**Activity**
What's wanted is each entry repeated verbatim, minus its images.

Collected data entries
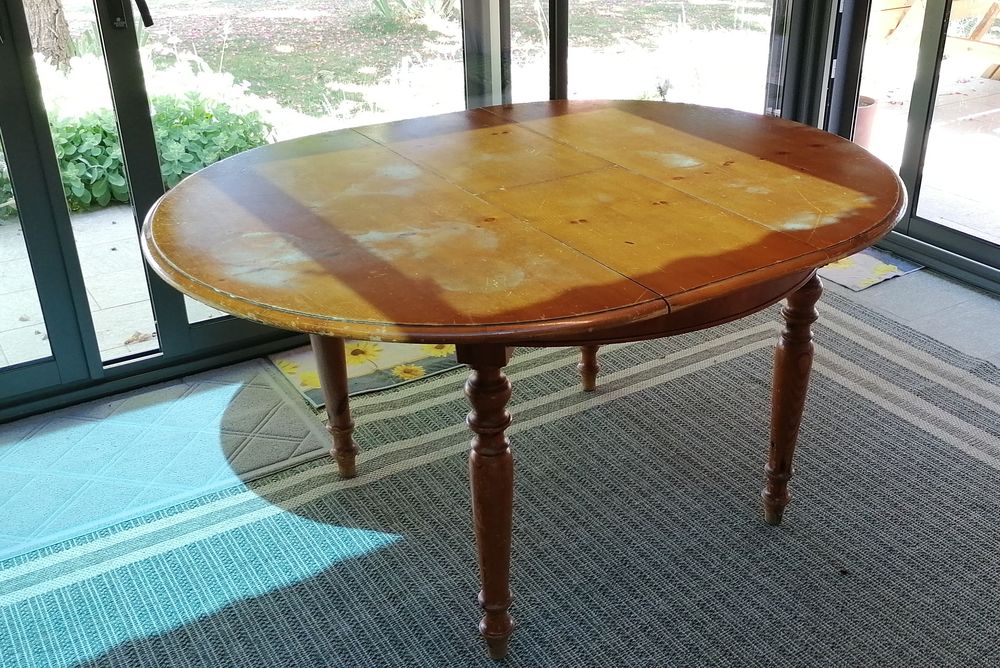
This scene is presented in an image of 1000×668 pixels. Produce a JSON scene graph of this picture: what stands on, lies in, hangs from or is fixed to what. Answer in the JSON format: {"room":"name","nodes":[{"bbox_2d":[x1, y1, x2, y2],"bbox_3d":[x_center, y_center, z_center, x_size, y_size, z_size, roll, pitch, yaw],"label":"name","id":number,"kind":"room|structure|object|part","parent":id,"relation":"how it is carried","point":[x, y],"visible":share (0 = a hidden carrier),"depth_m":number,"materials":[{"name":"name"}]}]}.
{"room":"dining room","nodes":[
{"label":"dining room","id":0,"kind":"room"},
{"bbox_2d":[0,0,841,432],"bbox_3d":[-0.865,-1.165,1.955,4.306,2.561,0.175,-19,34,-31],"label":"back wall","id":1,"kind":"structure","parent":0,"point":[8,413],"depth_m":2.17,"materials":[{"name":"clear glass"}]},
{"bbox_2d":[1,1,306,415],"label":"sliding glass door","id":2,"kind":"structure","parent":1,"relation":"in","point":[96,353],"depth_m":2.01,"materials":[{"name":"glass"}]},
{"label":"door handle","id":3,"kind":"part","parent":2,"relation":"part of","materials":[{"name":"black metal"}]},
{"bbox_2d":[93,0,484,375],"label":"sliding glass door","id":4,"kind":"structure","parent":1,"relation":"in","point":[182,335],"depth_m":2.07,"materials":[{"name":"clear glass"}]},
{"bbox_2d":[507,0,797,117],"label":"window","id":5,"kind":"structure","parent":1,"relation":"in","point":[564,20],"depth_m":2.86,"materials":[{"name":"clear glass"}]},
{"bbox_2d":[0,259,999,667],"bbox_3d":[0.503,0.833,1.181,5.026,0.119,4.383,-19,34,-31],"label":"floor","id":6,"kind":"structure","parent":0,"point":[887,296],"depth_m":2.48,"materials":[{"name":"grey"}]},
{"bbox_2d":[0,366,336,581],"bbox_3d":[-1.278,0.318,1.874,1.111,0.011,0.608,-19,34,-31],"label":"mat","id":7,"kind":"object","parent":6,"relation":"on","point":[92,439],"visible":0.86,"depth_m":1.91,"materials":[{"name":"carpet"}]},
{"bbox_2d":[273,338,461,408],"bbox_3d":[-0.607,0.014,2.412,0.700,0.010,0.454,-19,34,-31],"label":"floral rug","id":8,"kind":"object","parent":6,"relation":"on","point":[308,365],"visible":0.4,"depth_m":2.28,"materials":[{"name":"carpet"}]},
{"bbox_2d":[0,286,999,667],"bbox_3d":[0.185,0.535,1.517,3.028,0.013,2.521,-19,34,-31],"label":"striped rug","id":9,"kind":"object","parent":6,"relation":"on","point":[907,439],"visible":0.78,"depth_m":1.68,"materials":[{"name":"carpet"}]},
{"bbox_2d":[138,103,912,662],"bbox_3d":[-0.083,-0.010,1.730,1.527,0.758,1.252,-19,34,-31],"label":"wooden table","id":10,"kind":"object","parent":9,"relation":"on","point":[854,246],"visible":0.99,"depth_m":1.33,"materials":[{"name":"brown wood"}]},
{"bbox_3d":[-0.582,0.057,1.715,0.079,0.500,0.081,-19,34,-31],"label":"leg","id":11,"kind":"part","parent":10,"relation":"part of","materials":[{"name":"brown wood"}]},
{"bbox_3d":[-0.171,0.287,1.348,0.083,0.551,0.087,-19,34,-31],"label":"leg","id":12,"kind":"part","parent":10,"relation":"part of","materials":[{"name":"brown wood"}]},
{"bbox_3d":[0.004,-0.119,1.984,0.075,0.518,0.074,-19,34,-31],"label":"leg","id":13,"kind":"part","parent":10,"relation":"part of","materials":[{"name":"brown wood"}]},
{"bbox_3d":[0.430,0.111,1.616,0.079,0.524,0.077,-19,34,-31],"label":"leg","id":14,"kind":"part","parent":10,"relation":"part of","materials":[{"name":"brown wood"}]},
{"bbox_2d":[819,247,923,291],"bbox_3d":[0.999,-0.353,3.085,0.443,0.009,0.572,-19,34,-31],"label":"small mat","id":15,"kind":"object","parent":6,"relation":"on","point":[856,289],"visible":0.46,"depth_m":2.95,"materials":[{"name":"carpet"}]},
{"bbox_2d":[818,1,999,304],"bbox_3d":[1.672,-1.188,2.284,0.119,2.294,2.003,-19,34,-31],"label":"sliding glass door","id":16,"kind":"structure","parent":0,"point":[969,242],"depth_m":2.97,"materials":[{"name":"glass"}]},
{"label":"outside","id":17,"kind":"structure","parent":0,"visible":0},
{"bbox_2d":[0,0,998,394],"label":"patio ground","id":18,"kind":"structure","parent":17,"point":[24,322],"depth_m":3.92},
{"bbox_2d":[21,0,74,72],"bbox_3d":[-4.526,-5.710,4.357,2.760,7.084,2.719,-19,34,-31],"label":"tree trunk","id":19,"kind":"object","parent":18,"relation":"on","point":[49,18],"visible":0.56,"depth_m":6.00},
{"bbox_2d":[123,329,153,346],"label":"dry leaf","id":20,"kind":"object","parent":18,"relation":"on","point":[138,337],"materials":[{"name":"brown plant"}]},
{"bbox_2d":[4,90,274,216],"bbox_3d":[-2.718,-0.988,3.676,2.123,0.765,1.080,-19,34,-31],"label":"green shrub","id":21,"kind":"object","parent":18,"relation":"on","point":[182,172],"visible":0.35,"depth_m":3.81,"materials":[{"name":"green plant"}]},
{"bbox_2d":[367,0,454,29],"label":"agave plant","id":22,"kind":"object","parent":18,"relation":"on","point":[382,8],"visible":0.84,"depth_m":7.96,"materials":[{"name":"green plant"}]},
{"bbox_2d":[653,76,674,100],"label":"small plant","id":23,"kind":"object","parent":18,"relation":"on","point":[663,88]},
{"bbox_2d":[852,94,881,148],"bbox_3d":[1.422,-1.180,4.168,0.343,0.329,0.339,-19,34,-31],"label":"flower pot","id":24,"kind":"object","parent":18,"relation":"on","point":[867,100],"visible":0.24,"depth_m":4.04,"materials":[{"name":"ceramic"}]},
{"bbox_2d":[871,0,999,81],"bbox_3d":[3.236,-2.379,5.446,1.785,1.189,2.428,-19,34,-31],"label":"wooden bench","id":25,"kind":"object","parent":18,"relation":"on","point":[977,37],"visible":0.5,"depth_m":5.65,"materials":[{"name":"brown wood"}]}
]}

**Solution**
This scene is presented in an image of 1000×668 pixels. Produce a JSON scene graph of this picture: what stands on, lies in, hangs from or is fixed to what. Answer in the JSON format: {"room":"name","nodes":[{"bbox_2d":[x1, y1, x2, y2],"bbox_3d":[x_center, y_center, z_center, x_size, y_size, z_size, roll, pitch, yaw],"label":"name","id":number,"kind":"room|structure|object|part","parent":id,"relation":"how it is carried","point":[x, y],"visible":share (0 = a hidden carrier),"depth_m":number,"materials":[{"name":"name"}]}]}.
{"room":"dining room","nodes":[
{"label":"dining room","id":0,"kind":"room"},
{"bbox_2d":[0,0,841,432],"bbox_3d":[-0.865,-1.165,1.955,4.306,2.561,0.175,-19,34,-31],"label":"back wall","id":1,"kind":"structure","parent":0,"point":[8,413],"depth_m":2.17,"materials":[{"name":"clear glass"}]},
{"bbox_2d":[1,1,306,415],"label":"sliding glass door","id":2,"kind":"structure","parent":1,"relation":"in","point":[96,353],"depth_m":2.01,"materials":[{"name":"glass"}]},
{"label":"door handle","id":3,"kind":"part","parent":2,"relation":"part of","materials":[{"name":"black metal"}]},
{"bbox_2d":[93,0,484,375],"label":"sliding glass door","id":4,"kind":"structure","parent":1,"relation":"in","point":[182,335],"depth_m":2.07,"materials":[{"name":"clear glass"}]},
{"bbox_2d":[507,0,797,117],"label":"window","id":5,"kind":"structure","parent":1,"relation":"in","point":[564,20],"depth_m":2.86,"materials":[{"name":"clear glass"}]},
{"bbox_2d":[0,259,999,667],"bbox_3d":[0.503,0.833,1.181,5.026,0.119,4.383,-19,34,-31],"label":"floor","id":6,"kind":"structure","parent":0,"point":[887,296],"depth_m":2.48,"materials":[{"name":"grey"}]},
{"bbox_2d":[0,366,336,581],"bbox_3d":[-1.278,0.318,1.874,1.111,0.011,0.608,-19,34,-31],"label":"mat","id":7,"kind":"object","parent":6,"relation":"on","point":[92,439],"visible":0.86,"depth_m":1.91,"materials":[{"name":"carpet"}]},
{"bbox_2d":[273,338,461,408],"bbox_3d":[-0.607,0.014,2.412,0.700,0.010,0.454,-19,34,-31],"label":"floral rug","id":8,"kind":"object","parent":6,"relation":"on","point":[308,365],"visible":0.4,"depth_m":2.28,"materials":[{"name":"carpet"}]},
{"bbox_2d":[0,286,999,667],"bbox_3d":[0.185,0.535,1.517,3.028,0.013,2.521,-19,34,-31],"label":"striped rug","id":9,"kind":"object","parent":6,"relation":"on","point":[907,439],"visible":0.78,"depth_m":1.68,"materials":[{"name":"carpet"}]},
{"bbox_2d":[138,103,912,662],"bbox_3d":[-0.083,-0.010,1.730,1.527,0.758,1.252,-19,34,-31],"label":"wooden table","id":10,"kind":"object","parent":9,"relation":"on","point":[854,246],"visible":0.99,"depth_m":1.33,"materials":[{"name":"brown wood"}]},
{"bbox_3d":[-0.582,0.057,1.715,0.079,0.500,0.081,-19,34,-31],"label":"leg","id":11,"kind":"part","parent":10,"relation":"part of","materials":[{"name":"brown wood"}]},
{"bbox_3d":[-0.171,0.287,1.348,0.083,0.551,0.087,-19,34,-31],"label":"leg","id":12,"kind":"part","parent":10,"relation":"part of","materials":[{"name":"brown wood"}]},
{"bbox_3d":[0.004,-0.119,1.984,0.075,0.518,0.074,-19,34,-31],"label":"leg","id":13,"kind":"part","parent":10,"relation":"part of","materials":[{"name":"brown wood"}]},
{"bbox_3d":[0.430,0.111,1.616,0.079,0.524,0.077,-19,34,-31],"label":"leg","id":14,"kind":"part","parent":10,"relation":"part of","materials":[{"name":"brown wood"}]},
{"bbox_2d":[819,247,923,291],"bbox_3d":[0.999,-0.353,3.085,0.443,0.009,0.572,-19,34,-31],"label":"small mat","id":15,"kind":"object","parent":6,"relation":"on","point":[856,289],"visible":0.46,"depth_m":2.95,"materials":[{"name":"carpet"}]},
{"bbox_2d":[818,1,999,304],"bbox_3d":[1.672,-1.188,2.284,0.119,2.294,2.003,-19,34,-31],"label":"sliding glass door","id":16,"kind":"structure","parent":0,"point":[969,242],"depth_m":2.97,"materials":[{"name":"glass"}]},
{"label":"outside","id":17,"kind":"structure","parent":0,"visible":0},
{"bbox_2d":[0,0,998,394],"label":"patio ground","id":18,"kind":"structure","parent":17,"point":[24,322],"depth_m":3.92},
{"bbox_2d":[21,0,74,72],"bbox_3d":[-4.526,-5.710,4.357,2.760,7.084,2.719,-19,34,-31],"label":"tree trunk","id":19,"kind":"object","parent":18,"relation":"on","point":[49,18],"visible":0.56,"depth_m":6.00},
{"bbox_2d":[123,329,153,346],"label":"dry leaf","id":20,"kind":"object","parent":18,"relation":"on","point":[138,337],"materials":[{"name":"brown plant"}]},
{"bbox_2d":[4,90,274,216],"bbox_3d":[-2.718,-0.988,3.676,2.123,0.765,1.080,-19,34,-31],"label":"green shrub","id":21,"kind":"object","parent":18,"relation":"on","point":[182,172],"visible":0.35,"depth_m":3.81,"materials":[{"name":"green plant"}]},
{"bbox_2d":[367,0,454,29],"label":"agave plant","id":22,"kind":"object","parent":18,"relation":"on","point":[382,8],"visible":0.84,"depth_m":7.96,"materials":[{"name":"green plant"}]},
{"bbox_2d":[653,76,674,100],"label":"small plant","id":23,"kind":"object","parent":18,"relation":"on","point":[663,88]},
{"bbox_2d":[852,94,881,148],"bbox_3d":[1.422,-1.180,4.168,0.343,0.329,0.339,-19,34,-31],"label":"flower pot","id":24,"kind":"object","parent":18,"relation":"on","point":[867,100],"visible":0.24,"depth_m":4.04,"materials":[{"name":"ceramic"}]},
{"bbox_2d":[871,0,999,81],"bbox_3d":[3.236,-2.379,5.446,1.785,1.189,2.428,-19,34,-31],"label":"wooden bench","id":25,"kind":"object","parent":18,"relation":"on","point":[977,37],"visible":0.5,"depth_m":5.65,"materials":[{"name":"brown wood"}]}
]}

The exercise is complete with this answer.